By Elizabeth Friend Posted June 5, 2014 at 12:55 am

Chapel Hill Town Council members say a 1-cent property tax rate hike is needed in the coming year to help the town add to its debt capacity and build big projects sooner.

Chapel Hill faces more than $158 million dollars worth of unfunded capital needs, yet the town can’t borrow money until 2017.

With that in mind, Town Council members on Wednesday informally agreed it is time to replenish the town’s debt management fund by raising the property tax rate 1 cent next year, to 52.4 cents per $100 of valuation.

Council member Matt Czajkowski said this will help pay for amenities like parks, greenways and bike paths that town residents want sooner rather than later.

“Those elements, to me, are very significant quality-of-life considerations, what make people feel good about where they live,” said Czajkowski. “For them to be deferred many years into the future I think makes them more of a dream than a reality.”

A penny on the tax rate generates about $755,000 in revenue for the town. Business Management Director Ken Pennoyer told the Council each penny’s worth put into the debt fund translates into approximately $10 million dollars in additional debt capacity.

Other big-ticket items on the capital projects list include a new police station, new fire stations, a waste transfer station and park improvements.

The Council also wrestled with the question of how to raise money to support affordable housing initiatives.
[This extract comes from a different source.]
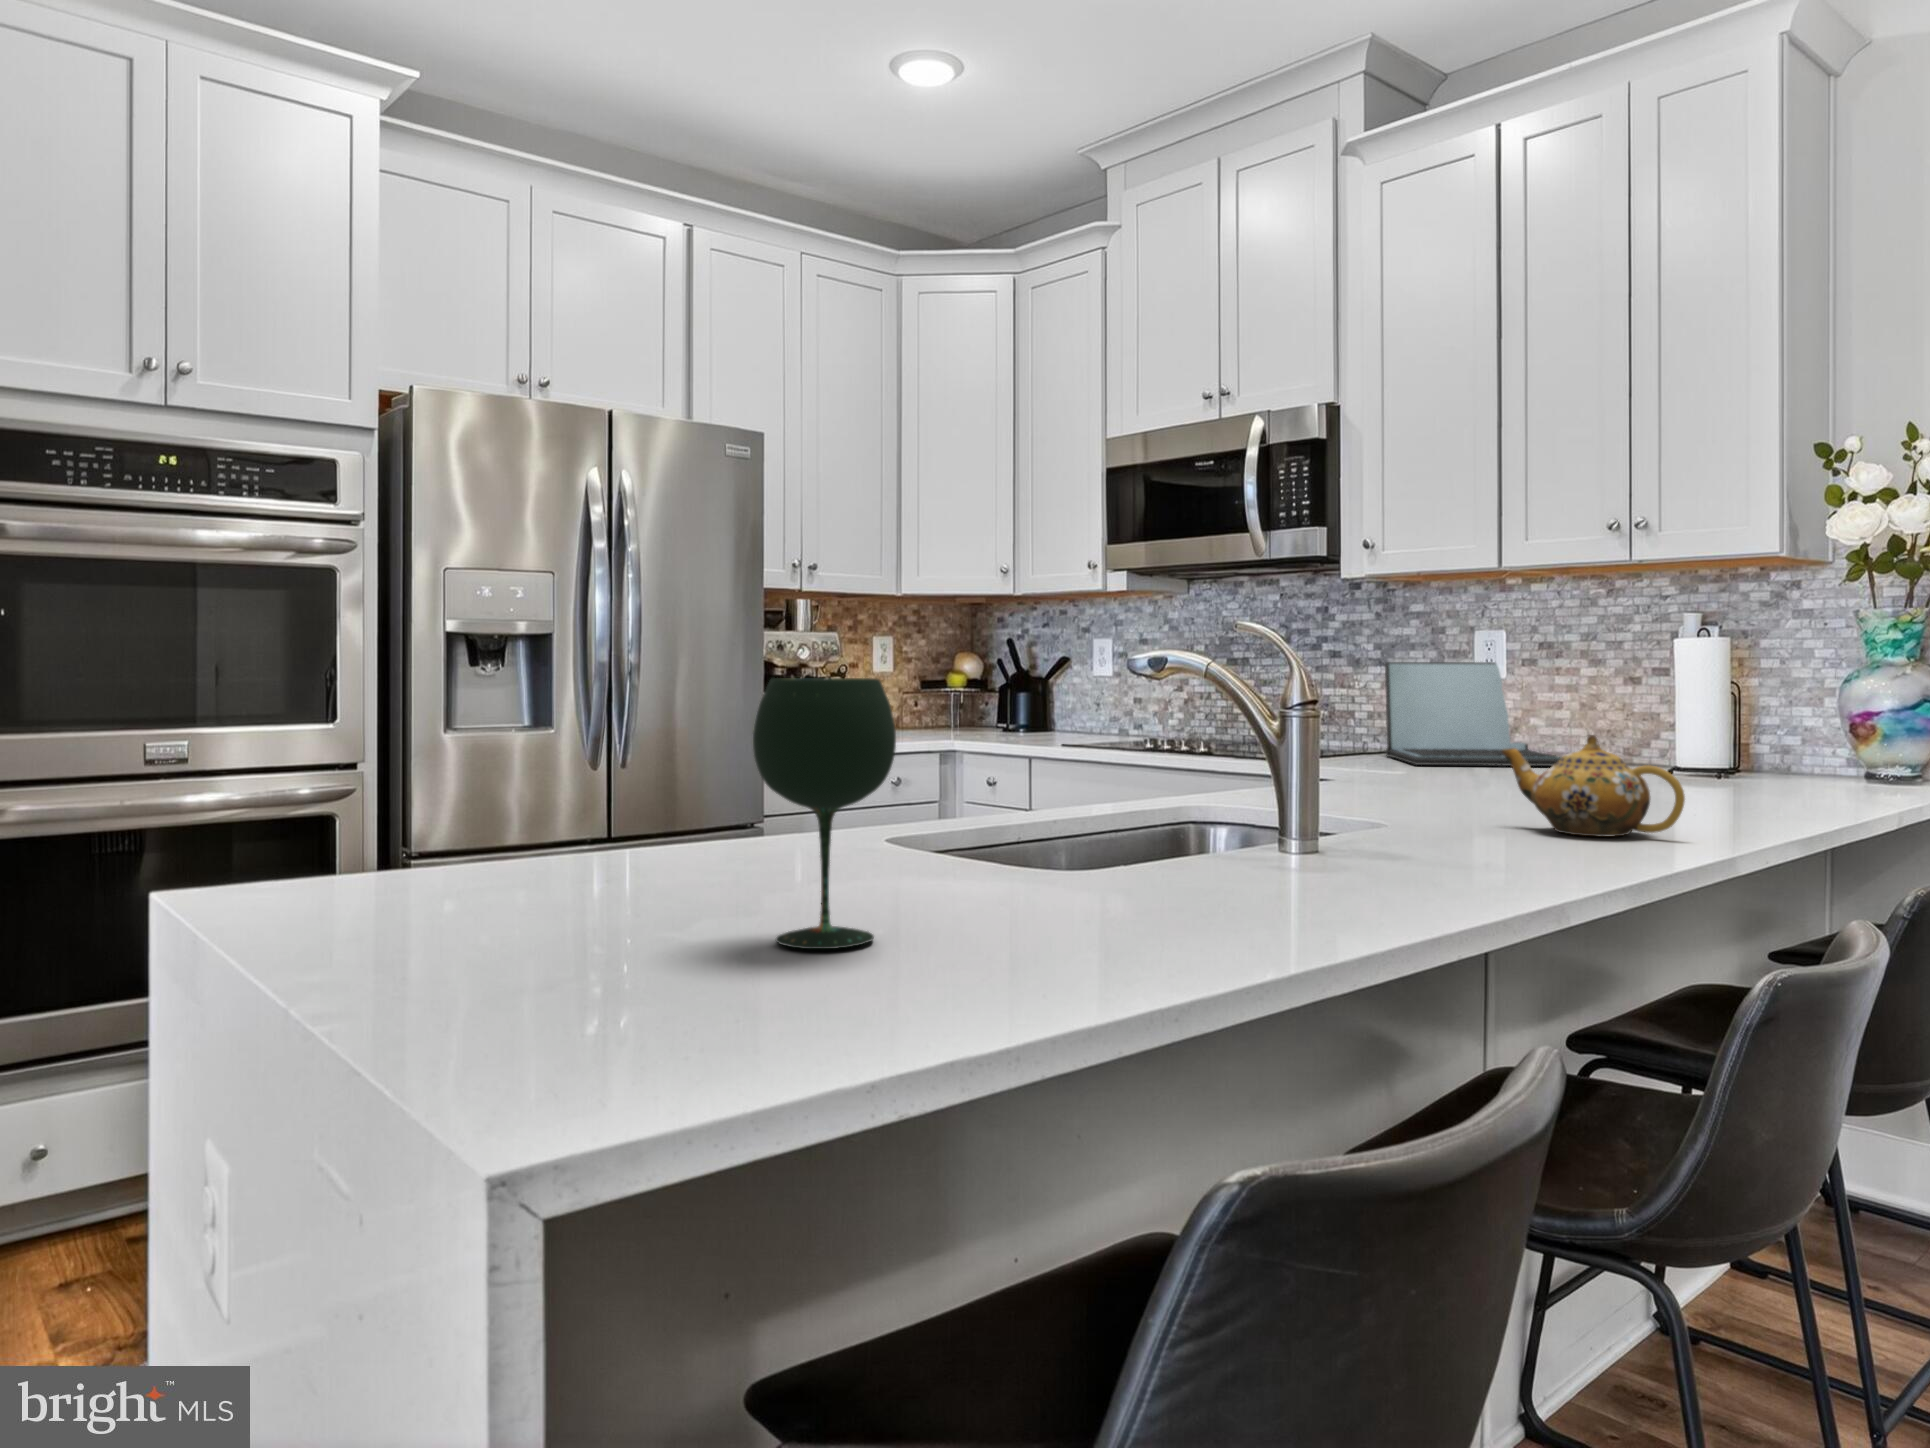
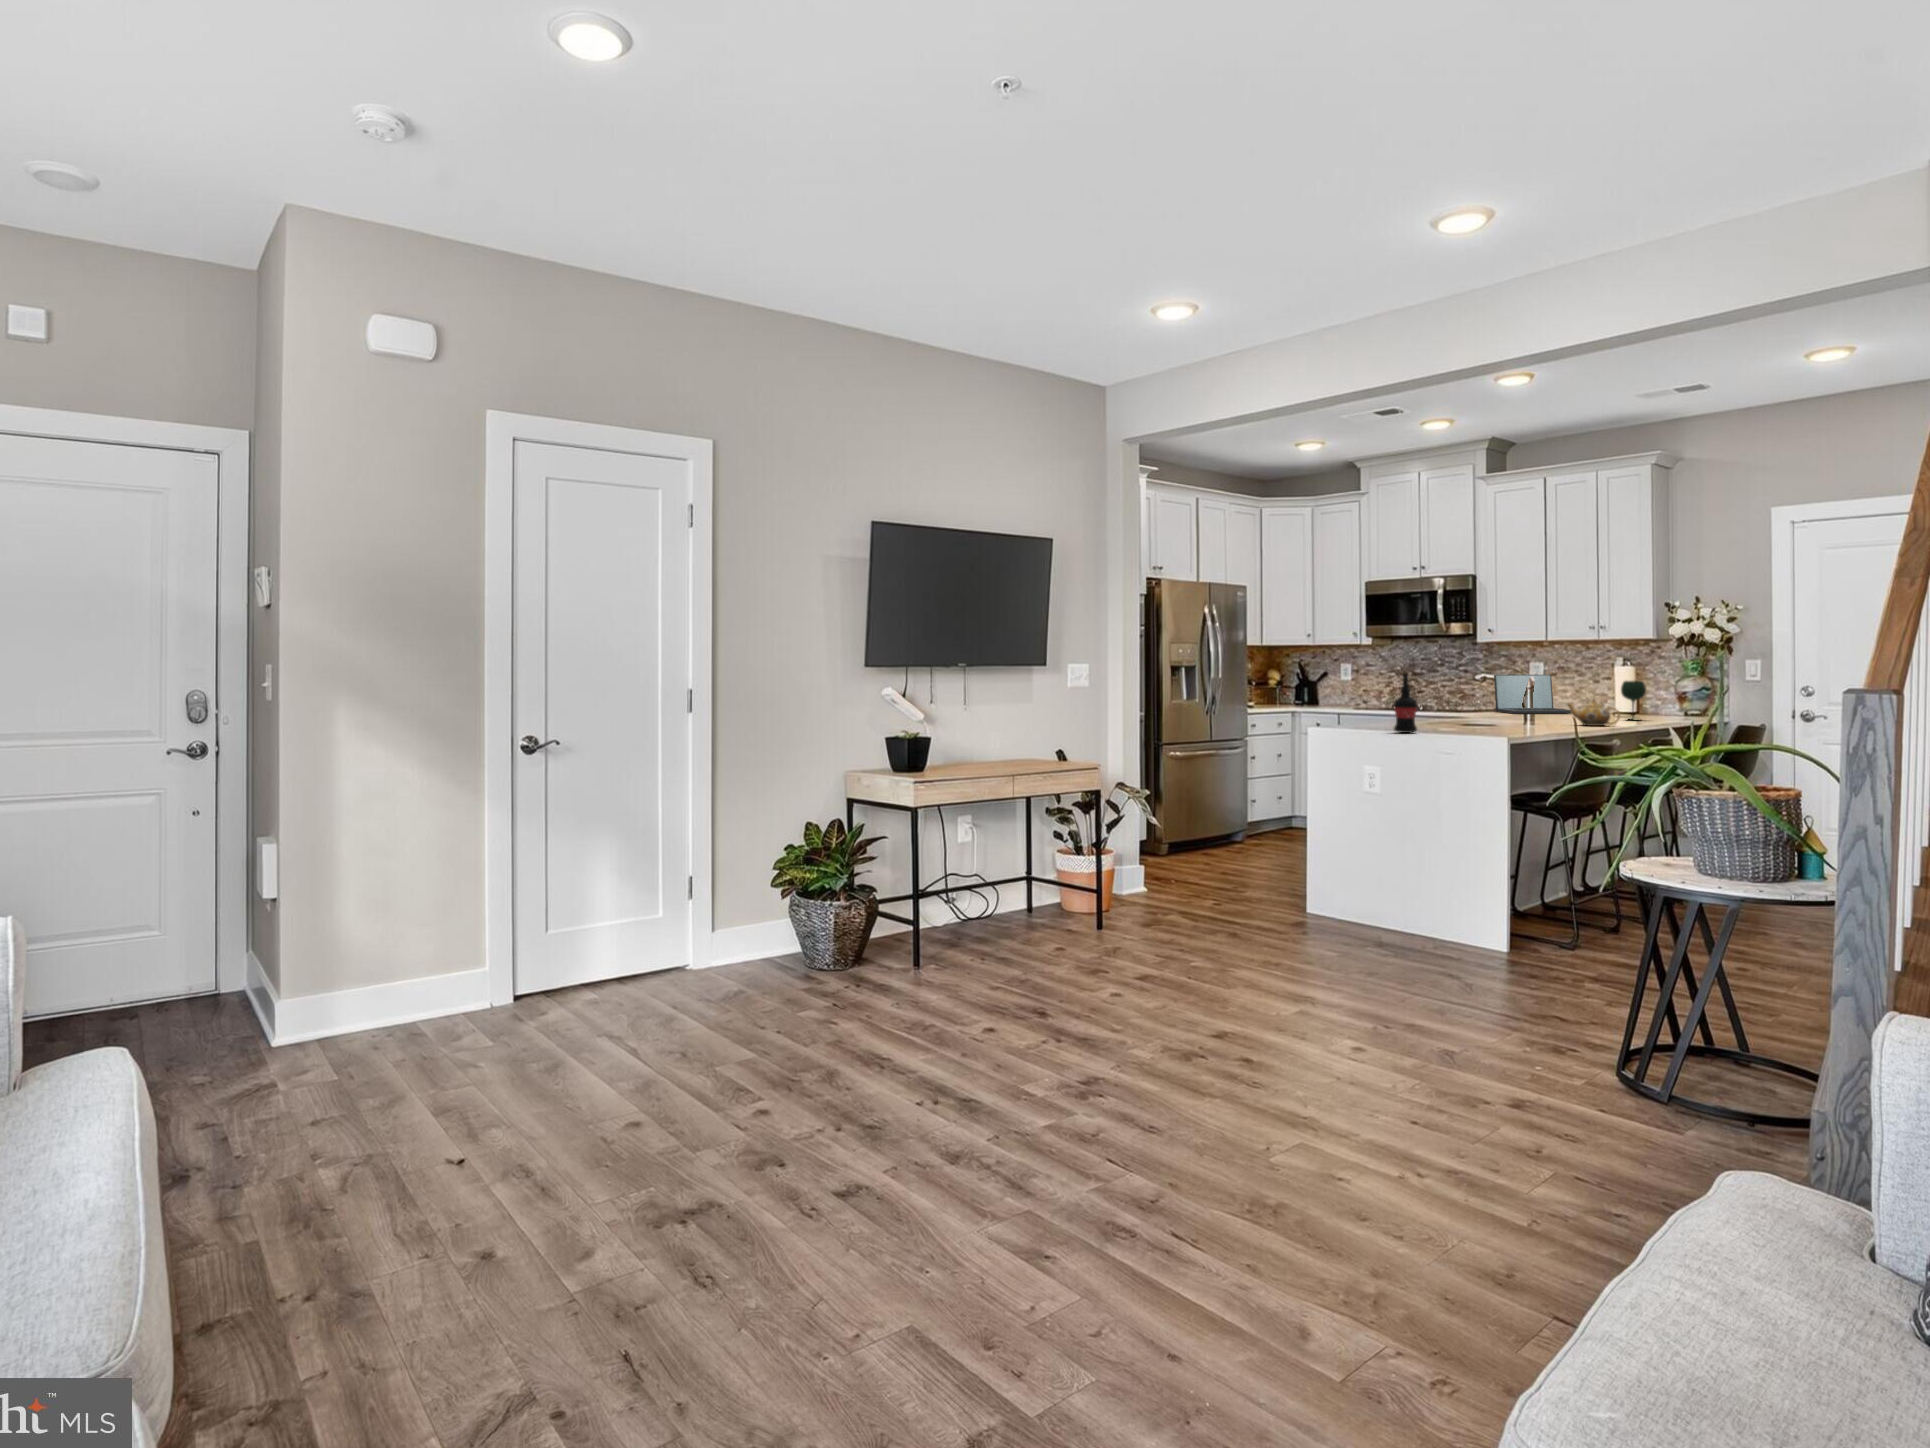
wine bottle: none [638,595,747,898] -> present [1394,671,1417,733]
wine glass: present [753,678,896,949] -> present [1621,681,1646,721]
Ultimately, Council members settled on a plan that falls just short of the $755,000 funding goal, but doesn’t add to the tax rate.

The Council agreed to delay a solid waste transportation pilot project worth $145,000 and spend $355,000 worth of development fees from the Ephesus-Fordham area in addition to the $188,750 already set aside for affordable housing in next year’s budget.

This is the second property tax rate increase in two years for Chapel Hill residents. Last year, the council approved a 2-cent increase that was split between Chapel Hill Transit, solid waste transportation expenses and the newly expanded public library.

The Council will formally vote to adopt the 2014-2015 budget on Monday.